Your objective | Only lines containing "tail" are wanted from the data below. Copy those lines.

Entries provided |
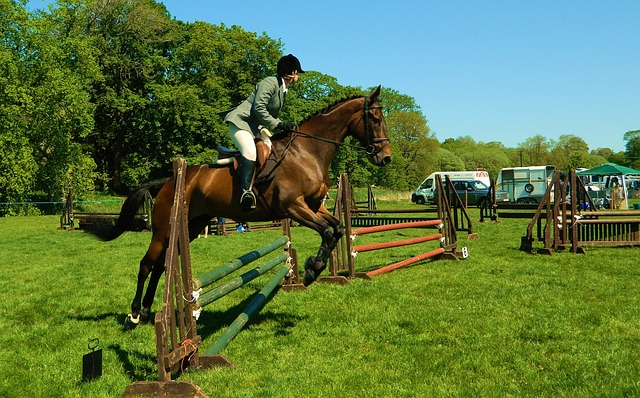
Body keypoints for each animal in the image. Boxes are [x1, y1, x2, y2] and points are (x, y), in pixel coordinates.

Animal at [88, 85, 392, 328]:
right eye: (375, 119)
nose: (386, 158)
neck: (307, 152)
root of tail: (169, 180)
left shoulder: (315, 207)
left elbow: (337, 228)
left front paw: (313, 267)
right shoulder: (293, 208)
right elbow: (328, 232)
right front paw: (310, 270)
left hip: (190, 227)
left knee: (162, 266)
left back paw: (148, 311)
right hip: (164, 230)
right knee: (146, 265)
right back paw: (134, 315)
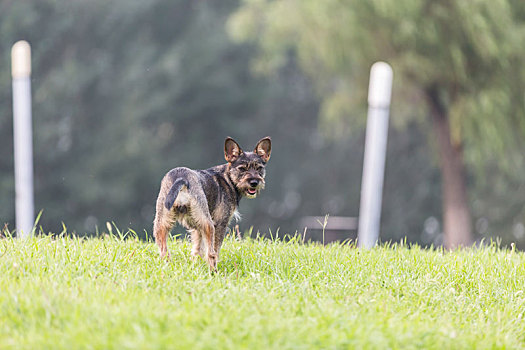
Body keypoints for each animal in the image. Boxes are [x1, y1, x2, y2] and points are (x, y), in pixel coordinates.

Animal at [152, 138, 270, 270]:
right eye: (242, 169)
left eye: (259, 168)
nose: (254, 182)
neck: (228, 178)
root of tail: (181, 178)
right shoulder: (220, 224)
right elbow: (215, 248)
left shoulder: (196, 228)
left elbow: (197, 249)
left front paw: (195, 264)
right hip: (208, 224)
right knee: (211, 253)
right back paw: (214, 270)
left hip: (161, 223)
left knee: (164, 251)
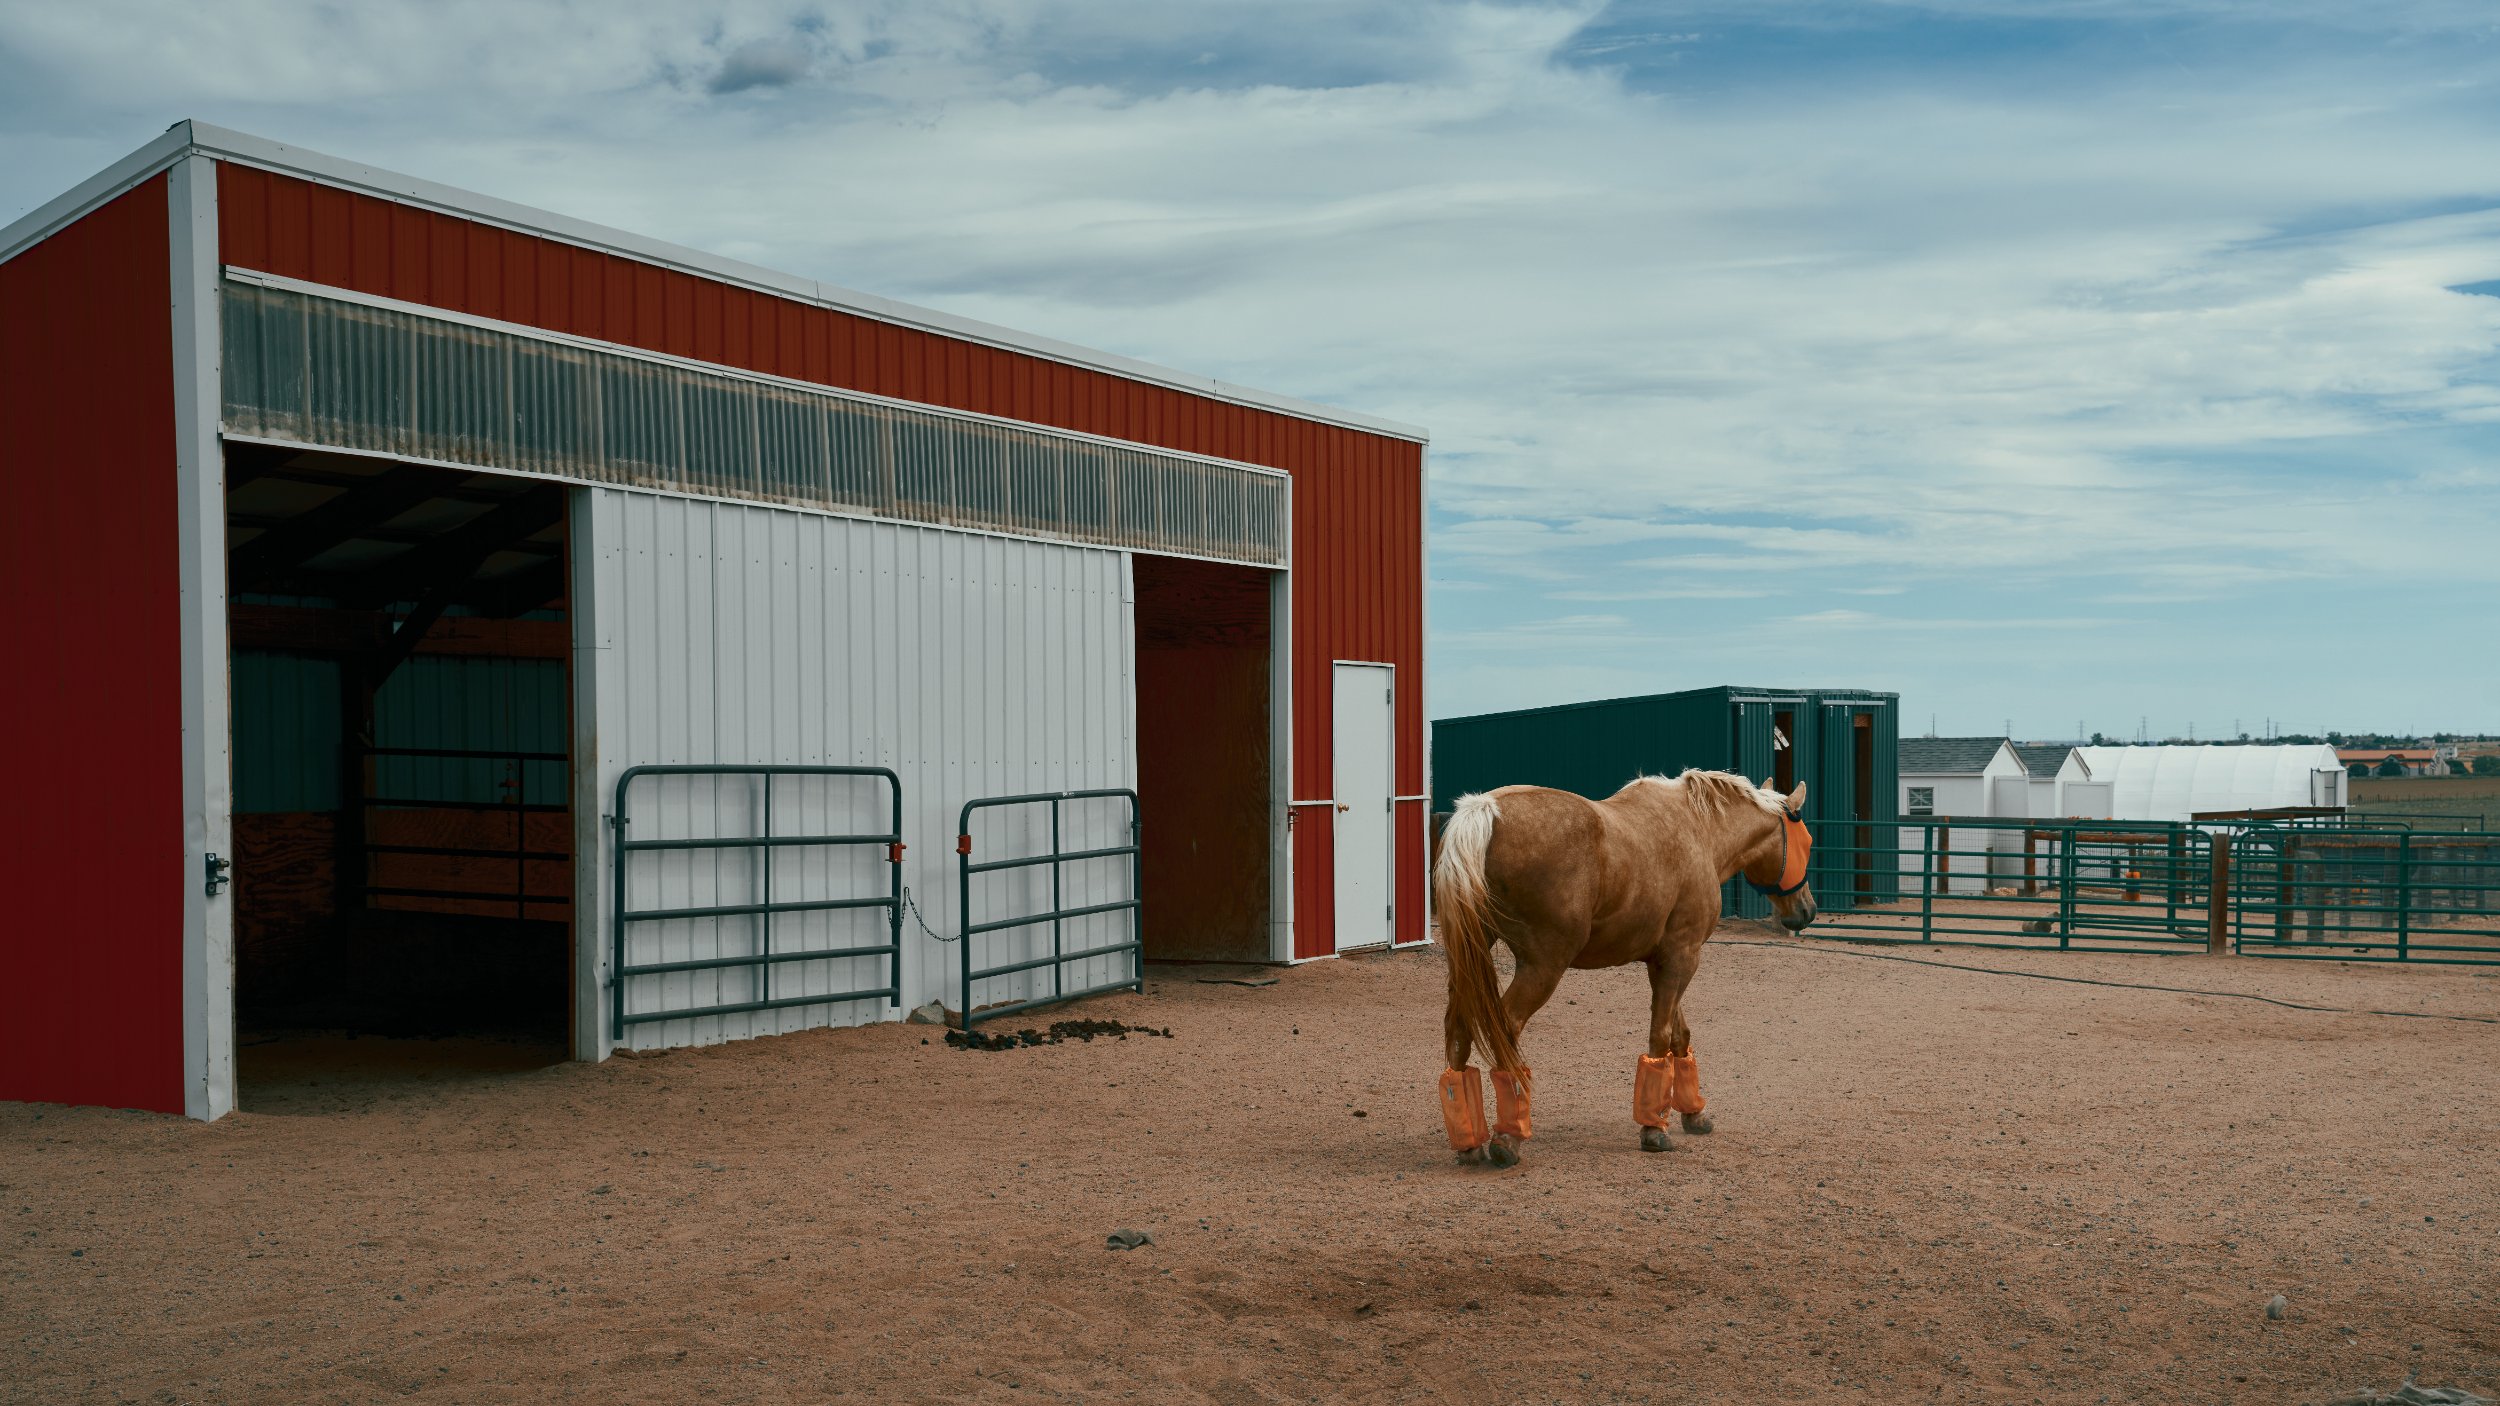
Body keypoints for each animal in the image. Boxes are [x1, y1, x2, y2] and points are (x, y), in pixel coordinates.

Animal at [1431, 770, 1818, 1167]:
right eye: (1807, 841)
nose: (1807, 911)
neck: (1699, 830)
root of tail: (1486, 810)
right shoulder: (1683, 957)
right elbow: (1661, 1036)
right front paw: (1653, 1129)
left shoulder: (1664, 961)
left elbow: (1679, 1036)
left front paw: (1694, 1114)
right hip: (1542, 967)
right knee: (1505, 1029)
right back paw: (1508, 1138)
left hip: (1468, 965)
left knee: (1459, 1030)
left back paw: (1469, 1143)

Response to the task |
root of tail: (169, 180)
root of tail: (181, 178)
root of tail: (1486, 810)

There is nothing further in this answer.